(Given information)
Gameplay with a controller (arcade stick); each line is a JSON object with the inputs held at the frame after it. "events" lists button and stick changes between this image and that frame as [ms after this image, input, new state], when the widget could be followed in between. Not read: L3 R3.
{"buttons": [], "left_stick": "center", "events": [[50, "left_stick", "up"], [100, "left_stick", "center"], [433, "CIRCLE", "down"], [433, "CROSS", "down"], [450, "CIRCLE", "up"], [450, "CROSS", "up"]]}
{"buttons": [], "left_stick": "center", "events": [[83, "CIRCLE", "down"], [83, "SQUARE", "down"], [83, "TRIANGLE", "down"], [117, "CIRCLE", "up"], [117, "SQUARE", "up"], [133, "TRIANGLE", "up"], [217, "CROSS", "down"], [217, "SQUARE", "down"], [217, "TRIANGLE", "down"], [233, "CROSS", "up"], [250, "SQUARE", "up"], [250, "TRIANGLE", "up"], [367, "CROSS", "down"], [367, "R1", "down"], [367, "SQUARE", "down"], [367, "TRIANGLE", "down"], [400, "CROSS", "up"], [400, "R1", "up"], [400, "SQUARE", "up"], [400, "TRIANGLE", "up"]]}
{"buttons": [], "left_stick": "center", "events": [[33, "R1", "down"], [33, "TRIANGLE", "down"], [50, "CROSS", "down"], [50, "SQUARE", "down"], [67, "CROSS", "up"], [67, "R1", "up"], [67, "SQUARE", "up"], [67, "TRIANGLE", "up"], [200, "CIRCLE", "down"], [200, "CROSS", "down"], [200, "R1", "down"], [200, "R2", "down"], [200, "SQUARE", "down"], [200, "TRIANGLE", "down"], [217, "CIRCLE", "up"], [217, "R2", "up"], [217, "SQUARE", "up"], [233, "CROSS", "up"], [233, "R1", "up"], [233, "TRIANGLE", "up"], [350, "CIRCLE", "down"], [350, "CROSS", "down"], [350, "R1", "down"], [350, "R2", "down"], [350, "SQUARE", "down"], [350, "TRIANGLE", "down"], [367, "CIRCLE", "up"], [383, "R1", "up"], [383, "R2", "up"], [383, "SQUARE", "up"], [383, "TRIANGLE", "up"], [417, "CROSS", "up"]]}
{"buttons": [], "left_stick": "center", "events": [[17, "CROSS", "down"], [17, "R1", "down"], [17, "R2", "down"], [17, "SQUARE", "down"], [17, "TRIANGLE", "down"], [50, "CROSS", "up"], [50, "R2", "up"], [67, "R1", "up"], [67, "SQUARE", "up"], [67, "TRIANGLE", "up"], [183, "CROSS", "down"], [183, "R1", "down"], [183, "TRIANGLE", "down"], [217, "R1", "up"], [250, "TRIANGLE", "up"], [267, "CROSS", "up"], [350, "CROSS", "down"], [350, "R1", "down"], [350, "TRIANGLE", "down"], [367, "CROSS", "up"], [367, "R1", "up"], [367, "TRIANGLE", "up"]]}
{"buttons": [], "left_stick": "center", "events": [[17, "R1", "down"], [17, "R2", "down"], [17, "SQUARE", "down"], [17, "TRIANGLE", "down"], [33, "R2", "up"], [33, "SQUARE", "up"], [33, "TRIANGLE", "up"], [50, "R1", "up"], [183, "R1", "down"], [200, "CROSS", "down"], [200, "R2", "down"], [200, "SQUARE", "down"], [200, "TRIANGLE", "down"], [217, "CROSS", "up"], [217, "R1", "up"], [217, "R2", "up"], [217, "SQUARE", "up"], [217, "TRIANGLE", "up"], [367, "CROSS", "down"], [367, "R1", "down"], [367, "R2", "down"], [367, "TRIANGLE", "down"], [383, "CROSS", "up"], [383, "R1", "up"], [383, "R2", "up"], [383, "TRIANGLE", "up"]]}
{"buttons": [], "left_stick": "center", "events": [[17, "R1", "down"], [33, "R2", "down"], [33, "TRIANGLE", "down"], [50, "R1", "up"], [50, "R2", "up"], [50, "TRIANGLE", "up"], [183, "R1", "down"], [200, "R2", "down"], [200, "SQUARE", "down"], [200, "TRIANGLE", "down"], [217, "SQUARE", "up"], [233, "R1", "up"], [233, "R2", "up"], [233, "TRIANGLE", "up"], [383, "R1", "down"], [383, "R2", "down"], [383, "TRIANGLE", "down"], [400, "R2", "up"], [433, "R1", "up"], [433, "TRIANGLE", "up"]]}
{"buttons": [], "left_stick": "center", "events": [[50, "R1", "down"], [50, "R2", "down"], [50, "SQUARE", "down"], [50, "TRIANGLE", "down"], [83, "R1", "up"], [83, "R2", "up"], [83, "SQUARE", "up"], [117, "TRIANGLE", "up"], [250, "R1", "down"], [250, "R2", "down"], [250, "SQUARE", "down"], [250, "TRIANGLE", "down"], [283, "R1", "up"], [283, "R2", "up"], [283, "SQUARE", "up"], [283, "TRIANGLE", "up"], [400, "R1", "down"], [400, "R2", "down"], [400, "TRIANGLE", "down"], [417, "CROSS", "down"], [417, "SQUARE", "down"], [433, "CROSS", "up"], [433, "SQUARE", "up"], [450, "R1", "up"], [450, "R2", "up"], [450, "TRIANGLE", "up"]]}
(End Given information)
## About this task
Output the material above in full. Change nothing.

## Answer section
Gameplay with a controller (arcade stick); each line is a JSON object with the inputs held at the frame after it. "events" lists button and stick changes between this image and that frame as [ms after this image, input, new state], when the widget could be followed in between. Not read: L3 R3.
{"buttons": [], "left_stick": "center", "events": [[50, "left_stick", "up"], [100, "left_stick", "center"], [433, "CIRCLE", "down"], [433, "CROSS", "down"], [450, "CIRCLE", "up"], [450, "CROSS", "up"]]}
{"buttons": [], "left_stick": "center", "events": [[83, "CIRCLE", "down"], [83, "SQUARE", "down"], [83, "TRIANGLE", "down"], [117, "CIRCLE", "up"], [117, "SQUARE", "up"], [133, "TRIANGLE", "up"], [217, "CROSS", "down"], [217, "SQUARE", "down"], [217, "TRIANGLE", "down"], [233, "CROSS", "up"], [250, "SQUARE", "up"], [250, "TRIANGLE", "up"], [367, "CROSS", "down"], [367, "R1", "down"], [367, "SQUARE", "down"], [367, "TRIANGLE", "down"], [400, "CROSS", "up"], [400, "R1", "up"], [400, "SQUARE", "up"], [400, "TRIANGLE", "up"]]}
{"buttons": [], "left_stick": "center", "events": [[33, "R1", "down"], [33, "TRIANGLE", "down"], [50, "CROSS", "down"], [50, "SQUARE", "down"], [67, "CROSS", "up"], [67, "R1", "up"], [67, "SQUARE", "up"], [67, "TRIANGLE", "up"], [200, "CIRCLE", "down"], [200, "CROSS", "down"], [200, "R1", "down"], [200, "R2", "down"], [200, "SQUARE", "down"], [200, "TRIANGLE", "down"], [217, "CIRCLE", "up"], [217, "R2", "up"], [217, "SQUARE", "up"], [233, "CROSS", "up"], [233, "R1", "up"], [233, "TRIANGLE", "up"], [350, "CIRCLE", "down"], [350, "CROSS", "down"], [350, "R1", "down"], [350, "R2", "down"], [350, "SQUARE", "down"], [350, "TRIANGLE", "down"], [367, "CIRCLE", "up"], [383, "R1", "up"], [383, "R2", "up"], [383, "SQUARE", "up"], [383, "TRIANGLE", "up"], [417, "CROSS", "up"]]}
{"buttons": [], "left_stick": "center", "events": [[17, "CROSS", "down"], [17, "R1", "down"], [17, "R2", "down"], [17, "SQUARE", "down"], [17, "TRIANGLE", "down"], [50, "CROSS", "up"], [50, "R2", "up"], [67, "R1", "up"], [67, "SQUARE", "up"], [67, "TRIANGLE", "up"], [183, "CROSS", "down"], [183, "R1", "down"], [183, "TRIANGLE", "down"], [217, "R1", "up"], [250, "TRIANGLE", "up"], [267, "CROSS", "up"], [350, "CROSS", "down"], [350, "R1", "down"], [350, "TRIANGLE", "down"], [367, "CROSS", "up"], [367, "R1", "up"], [367, "TRIANGLE", "up"]]}
{"buttons": [], "left_stick": "center", "events": [[17, "R1", "down"], [17, "R2", "down"], [17, "SQUARE", "down"], [17, "TRIANGLE", "down"], [33, "R2", "up"], [33, "SQUARE", "up"], [33, "TRIANGLE", "up"], [50, "R1", "up"], [183, "R1", "down"], [200, "CROSS", "down"], [200, "R2", "down"], [200, "SQUARE", "down"], [200, "TRIANGLE", "down"], [217, "CROSS", "up"], [217, "R1", "up"], [217, "R2", "up"], [217, "SQUARE", "up"], [217, "TRIANGLE", "up"], [367, "CROSS", "down"], [367, "R1", "down"], [367, "R2", "down"], [367, "TRIANGLE", "down"], [383, "CROSS", "up"], [383, "R1", "up"], [383, "R2", "up"], [383, "TRIANGLE", "up"]]}
{"buttons": [], "left_stick": "center", "events": [[17, "R1", "down"], [33, "R2", "down"], [33, "TRIANGLE", "down"], [50, "R1", "up"], [50, "R2", "up"], [50, "TRIANGLE", "up"], [183, "R1", "down"], [200, "R2", "down"], [200, "SQUARE", "down"], [200, "TRIANGLE", "down"], [217, "SQUARE", "up"], [233, "R1", "up"], [233, "R2", "up"], [233, "TRIANGLE", "up"], [383, "R1", "down"], [383, "R2", "down"], [383, "TRIANGLE", "down"], [400, "R2", "up"], [433, "R1", "up"], [433, "TRIANGLE", "up"]]}
{"buttons": [], "left_stick": "center", "events": [[50, "R1", "down"], [50, "R2", "down"], [50, "SQUARE", "down"], [50, "TRIANGLE", "down"], [83, "R1", "up"], [83, "R2", "up"], [83, "SQUARE", "up"], [117, "TRIANGLE", "up"], [250, "R1", "down"], [250, "R2", "down"], [250, "SQUARE", "down"], [250, "TRIANGLE", "down"], [283, "R1", "up"], [283, "R2", "up"], [283, "SQUARE", "up"], [283, "TRIANGLE", "up"], [400, "R1", "down"], [400, "R2", "down"], [400, "TRIANGLE", "down"], [417, "CROSS", "down"], [417, "SQUARE", "down"], [433, "CROSS", "up"], [433, "SQUARE", "up"], [450, "R1", "up"], [450, "R2", "up"], [450, "TRIANGLE", "up"]]}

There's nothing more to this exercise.